Start of Source data

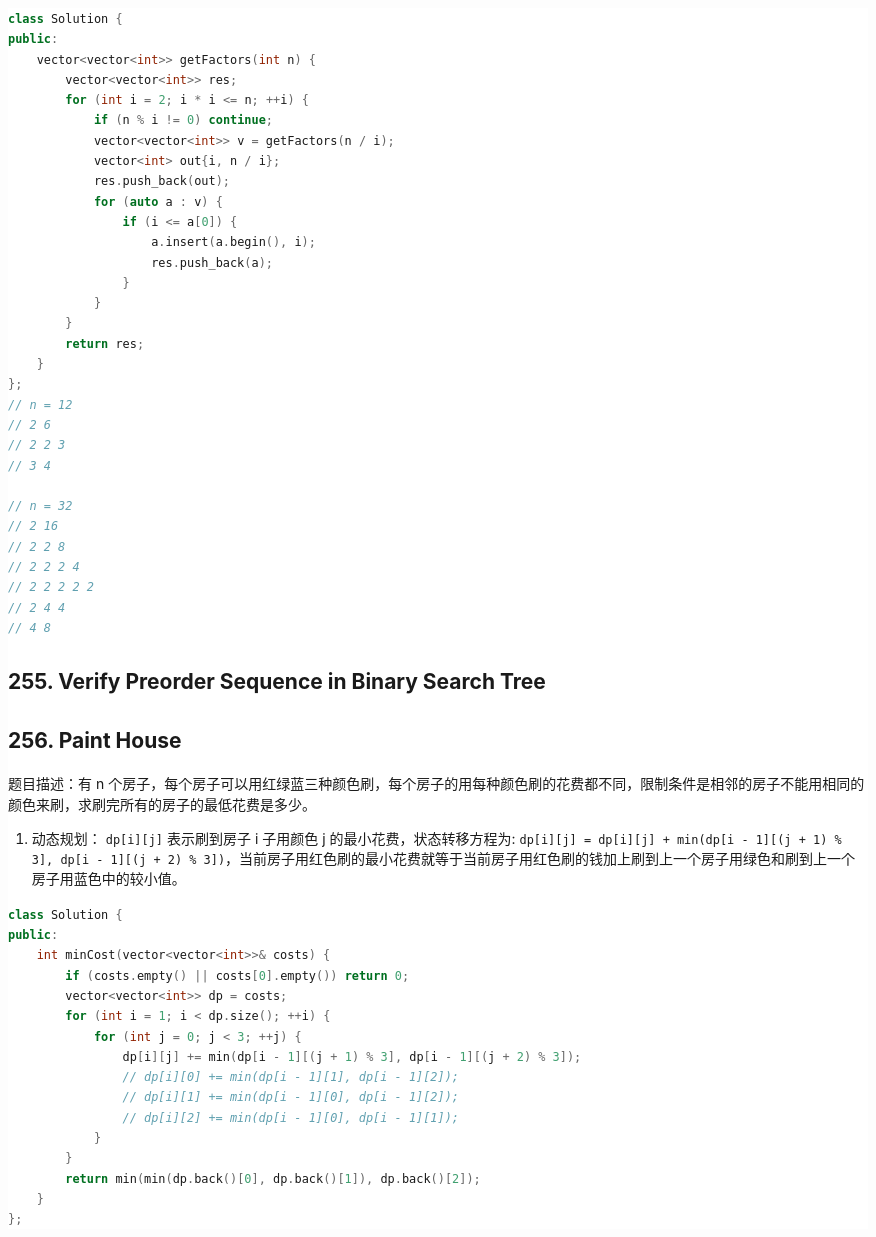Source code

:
 ```cpp
class Solution {
public:
    vector<vector<int>> getFactors(int n) {
        vector<vector<int>> res;
        for (int i = 2; i * i <= n; ++i) {
            if (n % i != 0) continue;
            vector<vector<int>> v = getFactors(n / i);
            vector<int> out{i, n / i};
            res.push_back(out);
            for (auto a : v) {
                if (i <= a[0]) {
                    a.insert(a.begin(), i);
                    res.push_back(a);
                }
            }
        }
        return res;
    }
};
// n = 12
// 2 6
// 2 2 3
// 3 4

// n = 32
// 2 16
// 2 2 8
// 2 2 2 4
// 2 2 2 2 2
// 2 4 4
// 4 8
```

## 255. Verify Preorder Sequence in Binary Search Tree

## 256. Paint House

题目描述：有 n 个房子，每个房子可以用红绿蓝三种颜色刷，每个房子的用每种颜色刷的花费都不同，限制条件是相邻的房子不能用相同的颜色来刷，求刷完所有的房子的最低花费是多少。

1. 动态规划： `dp[i][j]` 表示刷到房子 i 子用颜色 j 的最小花费，状态转移方程为: `dp[i][j] = dp[i][j] + min(dp[i - 1][(j + 1) % 3], dp[i - 1][(j + 2) % 3])`，当前房子用红色刷的最小花费就等于当前房子用红色刷的钱加上刷到上一个房子用绿色和刷到上一个房子用蓝色中的较小值。

```cpp
class Solution {
public:
    int minCost(vector<vector<int>>& costs) {
        if (costs.empty() || costs[0].empty()) return 0;
        vector<vector<int>> dp = costs;
        for (int i = 1; i < dp.size(); ++i) {
            for (int j = 0; j < 3; ++j) {
                dp[i][j] += min(dp[i - 1][(j + 1) % 3], dp[i - 1][(j + 2) % 3]);
                // dp[i][0] += min(dp[i - 1][1], dp[i - 1][2]);
                // dp[i][1] += min(dp[i - 1][0], dp[i - 1][2]);
                // dp[i][2] += min(dp[i - 1][0], dp[i - 1][1]);
            }
        }
        return min(min(dp.back()[0], dp.back()[1]), dp.back()[2]);
    }
};
```
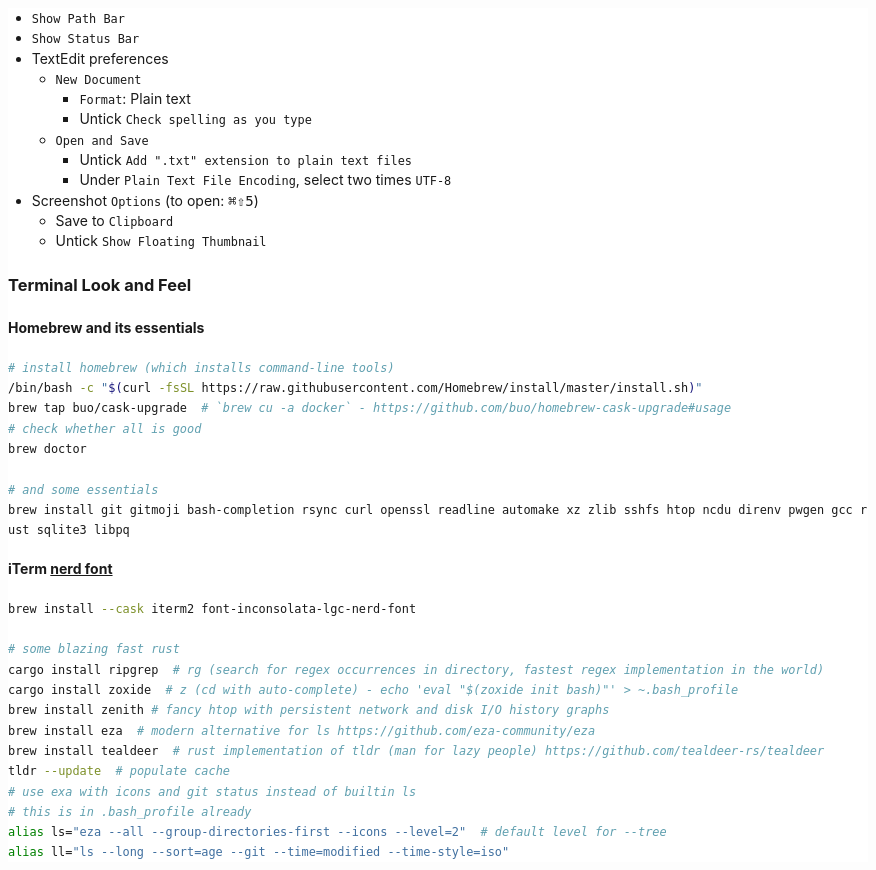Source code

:   - `Show Path Bar`
  - `Show Status Bar`
- TextEdit preferences
  - `New Document`
    - `Format`: Plain text
    - Untick `Check spelling as you type`
  - `Open and Save`
    - Untick `Add ".txt" extension to plain text files`
    - Under `Plain Text File Encoding`, select two times `UTF-8`
- Screenshot `Options` (to open: <kbd>⌘⇧5</kbd>)
  - Save to `Clipboard`
  - Untick  `Show Floating Thumbnail`


### Terminal Look and Feel

#### Homebrew and its essentials

```bash
# install homebrew (which installs command-line tools)
/bin/bash -c "$(curl -fsSL https://raw.githubusercontent.com/Homebrew/install/master/install.sh)"
brew tap buo/cask-upgrade  # `brew cu -a docker` - https://github.com/buo/homebrew-cask-upgrade#usage
# check whether all is good
brew doctor

# and some essentials
brew install git gitmoji bash-completion rsync curl openssl readline automake xz zlib sshfs htop ncdu direnv pwgen gcc rust sqlite3 libpq
```


#### iTerm [nerd font](https://github.com/ryanoasis/nerd-fonts/blob/master/readme.md)

```bash
brew install --cask iterm2 font-inconsolata-lgc-nerd-font

# some blazing fast rust
cargo install ripgrep  # rg (search for regex occurrences in directory, fastest regex implementation in the world)
cargo install zoxide  # z (cd with auto-complete) - echo 'eval "$(zoxide init bash)"' > ~.bash_profile
brew install zenith # fancy htop with persistent network and disk I/O history graphs
brew install eza  # modern alternative for ls https://github.com/eza-community/eza
brew install tealdeer  # rust implementation of tldr (man for lazy people) https://github.com/tealdeer-rs/tealdeer
tldr --update  # populate cache
# use exa with icons and git status instead of builtin ls
# this is in .bash_profile already
alias ls="eza --all --group-directories-first --icons --level=2"  # default level for --tree
alias ll="ls --long --sort=age --git --time=modified --time-style=iso"
```
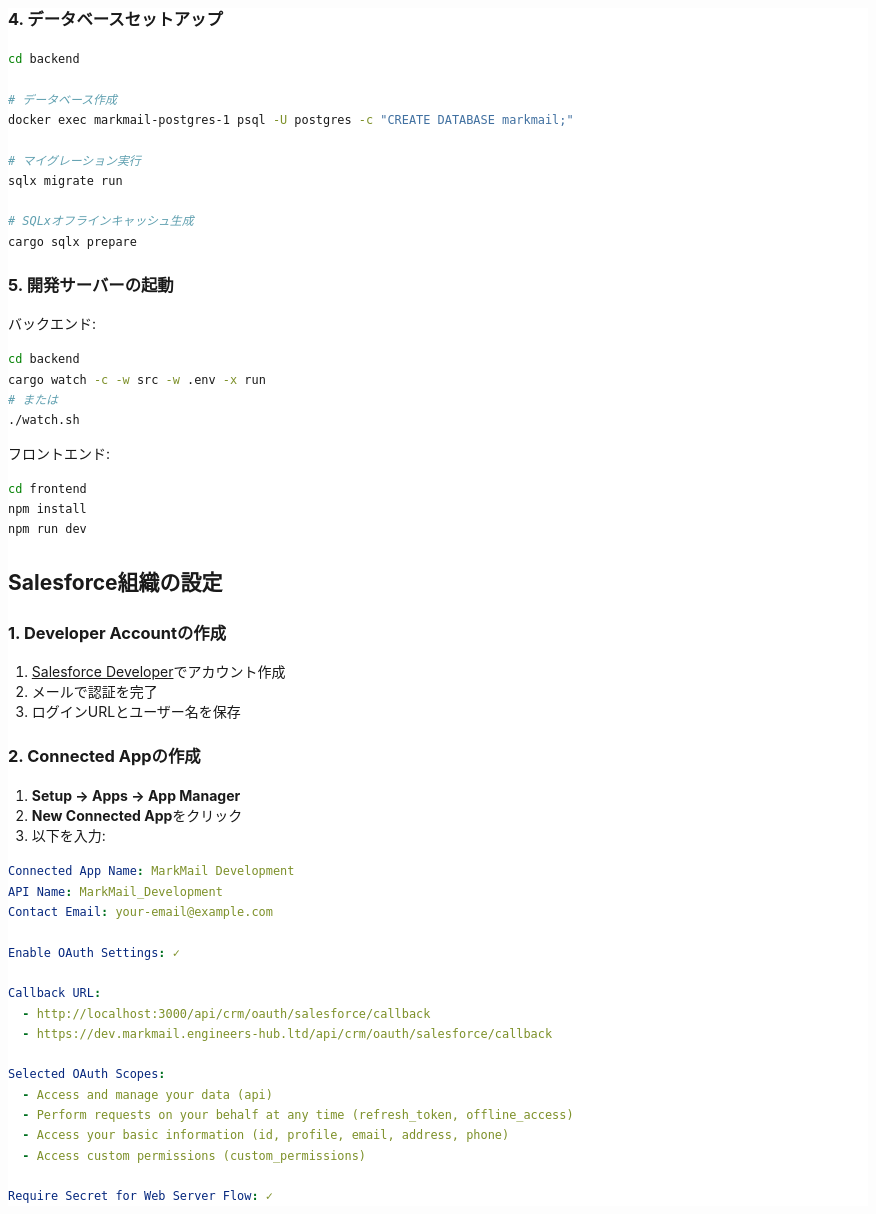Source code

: ### 4. データベースセットアップ

```bash
cd backend

# データベース作成
docker exec markmail-postgres-1 psql -U postgres -c "CREATE DATABASE markmail;"

# マイグレーション実行
sqlx migrate run

# SQLxオフラインキャッシュ生成
cargo sqlx prepare
```

### 5. 開発サーバーの起動

バックエンド:

```bash
cd backend
cargo watch -c -w src -w .env -x run
# または
./watch.sh
```

フロントエンド:

```bash
cd frontend
npm install
npm run dev
```

## Salesforce組織の設定

### 1. Developer Accountの作成

1. [Salesforce Developer](https://developer.salesforce.com/signup)でアカウント作成
2. メールで認証を完了
3. ログインURLとユーザー名を保存

### 2. Connected Appの作成

1. **Setup → Apps → App Manager**
2. **New Connected App**をクリック
3. 以下を入力:

```yaml
Connected App Name: MarkMail Development
API Name: MarkMail_Development
Contact Email: your-email@example.com

Enable OAuth Settings: ✓

Callback URL:
  - http://localhost:3000/api/crm/oauth/salesforce/callback
  - https://dev.markmail.engineers-hub.ltd/api/crm/oauth/salesforce/callback

Selected OAuth Scopes:
  - Access and manage your data (api)
  - Perform requests on your behalf at any time (refresh_token, offline_access)
  - Access your basic information (id, profile, email, address, phone)
  - Access custom permissions (custom_permissions)

Require Secret for Web Server Flow: ✓
```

End of Source data

* Prompt *
Check the listing for the word "nerd". Show each line that has it.

* Exercise solution *
#### iTerm [nerd font](https://github.com/ryanoasis/nerd-fonts/blob/master/readme.md)
brew install --cask iterm2 font-inconsolata-lgc-nerd-font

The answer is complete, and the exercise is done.